BERITAALTERNATIF – Dalam beberapa bulan terakhir tahun ini panggung politik-keamanan Palestina pendudukan mengalami perubahan mendasar. Benjamin Netanyahu, Perdana Menteri Israel, dalam beberapa bulan terakhir melakukan tiga pengangkatan kunci di level lembaga tertinggi: kepala Badan Keamanan Dalam Negeri (Shin Bet), kepala badan intelijen luar negeri, dan panglima tertinggi Angkatan Bersenjata.
Pengangkatan ini terjadi ketika Israel masih menghadapi konsekuensi operasi Badai Al-Aqsa dan ketegangan soal pembentukan komite pencari fakta memuncak. Operasi psikologis media arus utama menunjukkan tujuan utama Netanyahu adalah memusatkan pengambilan keputusan keamanan di tangannya dan menciptakan koordinasi penuh antara lembaga-lembaga militer dan keamanan yang berada di bawah kendali kantor perdana menteri. Langkah ini memungkinkannya bertahan dari badai—kegagalan keamanan melawan Hamas, skandal “Qatargate”, dan berbagai kasus korupsi.
Pengangkatan Kepala Shin Bet; Ujian Kemandirian Institusi versus Kekuatan Politik
Berdasarkan laporan resmi yang diterbitkan pada 30 September 2025 oleh Reuters, Israel menyetujui usulan Netanyahu untuk mengangkat Mayor Jenderal David Zini sebagai kepala Shin Bet. Zini berasal dari tubuh militer dan sebelumnya menjabat dalam komando pelatihan pasukan darat; memilihnya sebagai pengganti Ronen Bar menandai awal ketegangan antara perdana menteri dengan lembaga peradilan dan institusi keamanan di era baru ini.
Mahkamah Agung menyatakan pemecatan kepala sebelumnya melanggar hukum, tetapi Netanyahu mengesahkan keputusan itu melalui kewenangan kabinet. Para pakar keamanan Israel, termasuk mantan kepala Shin Bet, memperingatkan bahwa masuknya seorang militer ke pucuk lembaga itu dapat menghancurkan independensi institusi dan mereduksi fungsi profesionalnya menjadi komoditas politik. Dengan pengangkatan Zini, Netanyahu mulai melebur batas antara keamanan dan politik—tindakan yang banyak analis Israel pandang sebagai respons langsung terhadap kritik atas kinerjanya selama perang Gaza.

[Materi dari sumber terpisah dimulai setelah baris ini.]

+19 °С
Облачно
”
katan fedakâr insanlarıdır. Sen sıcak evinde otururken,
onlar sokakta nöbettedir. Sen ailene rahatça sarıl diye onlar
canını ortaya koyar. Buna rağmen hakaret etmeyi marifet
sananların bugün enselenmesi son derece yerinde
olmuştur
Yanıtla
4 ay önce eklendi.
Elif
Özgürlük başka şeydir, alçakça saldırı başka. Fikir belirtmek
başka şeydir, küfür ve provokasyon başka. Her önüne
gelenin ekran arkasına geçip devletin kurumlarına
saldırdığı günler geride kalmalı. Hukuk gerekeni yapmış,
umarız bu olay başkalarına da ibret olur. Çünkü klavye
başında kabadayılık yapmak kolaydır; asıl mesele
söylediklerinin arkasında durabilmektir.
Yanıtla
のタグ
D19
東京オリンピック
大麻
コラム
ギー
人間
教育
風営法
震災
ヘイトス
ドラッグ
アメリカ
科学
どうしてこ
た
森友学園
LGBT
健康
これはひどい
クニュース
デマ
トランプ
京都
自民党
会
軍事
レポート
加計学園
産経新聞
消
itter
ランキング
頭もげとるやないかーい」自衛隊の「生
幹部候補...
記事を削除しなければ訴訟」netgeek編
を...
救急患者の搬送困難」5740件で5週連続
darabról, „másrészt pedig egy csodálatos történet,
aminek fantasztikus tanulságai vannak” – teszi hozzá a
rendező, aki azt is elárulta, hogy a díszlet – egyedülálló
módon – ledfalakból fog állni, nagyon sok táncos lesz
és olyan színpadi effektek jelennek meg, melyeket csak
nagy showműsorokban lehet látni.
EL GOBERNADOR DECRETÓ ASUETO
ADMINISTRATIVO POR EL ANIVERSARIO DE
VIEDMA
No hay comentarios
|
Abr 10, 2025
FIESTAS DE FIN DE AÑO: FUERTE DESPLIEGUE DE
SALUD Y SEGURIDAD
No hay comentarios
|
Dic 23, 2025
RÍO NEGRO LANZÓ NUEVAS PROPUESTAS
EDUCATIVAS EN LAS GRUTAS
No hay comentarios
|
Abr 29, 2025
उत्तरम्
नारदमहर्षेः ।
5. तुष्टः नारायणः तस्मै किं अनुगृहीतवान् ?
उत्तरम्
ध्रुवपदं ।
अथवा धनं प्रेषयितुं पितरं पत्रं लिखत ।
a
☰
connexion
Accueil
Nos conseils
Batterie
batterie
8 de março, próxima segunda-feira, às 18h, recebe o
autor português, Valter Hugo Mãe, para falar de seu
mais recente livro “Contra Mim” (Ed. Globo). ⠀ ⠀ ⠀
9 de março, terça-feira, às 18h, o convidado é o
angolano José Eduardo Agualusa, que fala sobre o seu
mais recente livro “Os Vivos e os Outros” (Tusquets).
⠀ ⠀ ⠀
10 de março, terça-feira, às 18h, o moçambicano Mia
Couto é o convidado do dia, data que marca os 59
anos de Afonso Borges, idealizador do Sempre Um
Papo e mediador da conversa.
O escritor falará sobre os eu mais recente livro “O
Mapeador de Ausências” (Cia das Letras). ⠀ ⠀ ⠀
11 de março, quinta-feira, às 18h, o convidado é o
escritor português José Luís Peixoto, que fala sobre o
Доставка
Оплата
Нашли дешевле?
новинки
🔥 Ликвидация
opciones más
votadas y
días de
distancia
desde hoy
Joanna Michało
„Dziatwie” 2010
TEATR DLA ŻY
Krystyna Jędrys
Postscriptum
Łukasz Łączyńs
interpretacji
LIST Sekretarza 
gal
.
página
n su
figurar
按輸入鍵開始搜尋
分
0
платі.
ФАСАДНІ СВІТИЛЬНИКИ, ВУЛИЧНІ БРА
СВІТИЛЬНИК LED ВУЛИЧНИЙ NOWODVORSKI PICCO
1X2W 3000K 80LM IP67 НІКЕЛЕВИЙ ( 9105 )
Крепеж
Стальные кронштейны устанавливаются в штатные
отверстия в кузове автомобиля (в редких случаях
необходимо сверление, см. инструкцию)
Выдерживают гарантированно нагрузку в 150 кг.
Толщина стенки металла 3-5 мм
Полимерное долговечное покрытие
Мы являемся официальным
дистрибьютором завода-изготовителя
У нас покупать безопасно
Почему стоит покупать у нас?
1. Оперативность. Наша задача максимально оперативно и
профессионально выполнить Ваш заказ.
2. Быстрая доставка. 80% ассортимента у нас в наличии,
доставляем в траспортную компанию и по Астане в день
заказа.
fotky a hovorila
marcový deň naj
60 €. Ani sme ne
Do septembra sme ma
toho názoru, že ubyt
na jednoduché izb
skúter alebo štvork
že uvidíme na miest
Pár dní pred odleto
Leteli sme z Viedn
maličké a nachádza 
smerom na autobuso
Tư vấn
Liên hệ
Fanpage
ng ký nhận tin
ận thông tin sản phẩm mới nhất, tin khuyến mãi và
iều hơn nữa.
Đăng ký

Angkatan Bersenjata dan Staf Umum; Penataan Akhir Jaringan Kesetiaan
Pengangkatan ketiga dalam rangkaian perubahan adalah penunjukan Jenderal Eyal Zamir sebagai Kepala Staf Angkatan Bersenjata Israel pada musim panas 2025. Zamir dikenal sebagai figur yang dipercaya Partai Likud dan rekan lama Netanyahu dalam pertemuan-pertemuan strategis pemerintah.
Penunjukan ini membuat struktur inti kekuasaan rezim untuk pertama kalinya berada di bawah arahan langsung perdana menteri. Sejumlah analis Israel, termasuk Amos Yadlin, mantan kepala intelijen militer, memperingatkan bahwa konsentrasi ini melemahkan mekanisme pengawasan negara dan menimbulkan risiko politisasi intelijen serta keputusan militer.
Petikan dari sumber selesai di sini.